Berkovits v Berkovits |
2018 NY Slip Op 01448 |
Decided on March 7, 2018 |
Appellate Division, Second Department |
Published by New York State Law Reporting Bureau pursuant to Judiciary Law § 431. |
This opinion is uncorrected and subject to revision before publication in the Official Reports. |
Decided on March 7, 2018 SUPREME COURT OF THE STATE OF NEW YORK Appellate Division, Second Judicial Department
L. PRISCILLA HALL, J.P.
JEFFREY A. COHEN
BETSY BARROS
LINDA CHRISTOPHER, JJ.
2016-06055
(Index No. 14468/14)
v
Lila Berkovits, respondent.
David W. Teeter, Garden City, NY, for appellant.
Plaine & Katz, LLP, Kew Gardens, NY (Joshua R. Katz of counsel), for respondent.
DECISION & ORDER
In an action, inter alia, to set aside a separation agreement, the plaintiff appeals, as limited by his brief, from so much of an order of the Supreme Court, Queens County (Grays, J.), entered April 1, 2016, as, upon renewal, granted the defendant's motion to dismiss the complaint as time-barred and denied his cross motion for summary judgment on the complaint.
ORDERED that the order is affirmed insofar as appealed from, with costs.

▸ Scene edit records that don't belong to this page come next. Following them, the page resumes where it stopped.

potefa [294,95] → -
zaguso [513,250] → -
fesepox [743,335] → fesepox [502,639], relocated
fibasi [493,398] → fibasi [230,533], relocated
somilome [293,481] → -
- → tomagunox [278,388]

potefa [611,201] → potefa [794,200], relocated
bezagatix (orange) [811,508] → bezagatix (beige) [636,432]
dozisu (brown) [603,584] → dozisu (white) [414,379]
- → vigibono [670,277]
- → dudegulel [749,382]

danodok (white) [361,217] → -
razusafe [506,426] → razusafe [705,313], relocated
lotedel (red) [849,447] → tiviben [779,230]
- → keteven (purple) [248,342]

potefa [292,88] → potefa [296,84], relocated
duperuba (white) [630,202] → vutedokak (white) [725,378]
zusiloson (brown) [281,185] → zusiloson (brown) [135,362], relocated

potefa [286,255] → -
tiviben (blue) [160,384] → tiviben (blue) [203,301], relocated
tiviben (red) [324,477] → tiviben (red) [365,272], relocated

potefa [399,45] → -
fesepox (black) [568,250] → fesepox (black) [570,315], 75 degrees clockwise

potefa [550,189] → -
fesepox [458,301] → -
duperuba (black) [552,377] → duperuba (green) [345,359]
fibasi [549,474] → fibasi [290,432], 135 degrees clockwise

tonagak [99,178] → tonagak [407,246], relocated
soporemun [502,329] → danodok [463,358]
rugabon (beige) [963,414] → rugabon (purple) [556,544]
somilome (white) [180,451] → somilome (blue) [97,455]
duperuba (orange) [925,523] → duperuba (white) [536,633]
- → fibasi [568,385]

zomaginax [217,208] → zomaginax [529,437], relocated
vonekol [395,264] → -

The parties married in 1978 and separated in 2000. They executed a separation agreement in 2005. In July 2014, the plaintiff commenced an action for a divorce. In October 2014, the plaintiff commenced this action to set aside the separation agreement and declare the agreement null and void. The defendant moved, inter alia, to dismiss the complaint as time-barred. The plaintiff cross-moved for summary judgment on the complaint, asserting that the separation agreement was invalid and unenforceable because the certificate of acknowledgment did not comply with the language prescribed in Real Property Law § 309-a in that it did not satisfy the requirement that the notary either knew or had satisfactory evidence that the plaintiff was the individual who signed the agreement. The Supreme Court granted the defendant's motion and denied the plaintiff's cross motion.
The plaintiff's contention that the statute of limitations does not apply to an action challenging the validity of a separation agreement as void ab initio is without merit. Since the Supreme Court directed the dismissal of the complaint as time-barred, his arguments as to the validity of the agreement are academic.
Accordingly, the order must be affirmed insofar as appealed from.
HALL, J.P., COHEN, BARROS and CHRISTOPHER, JJ., concur.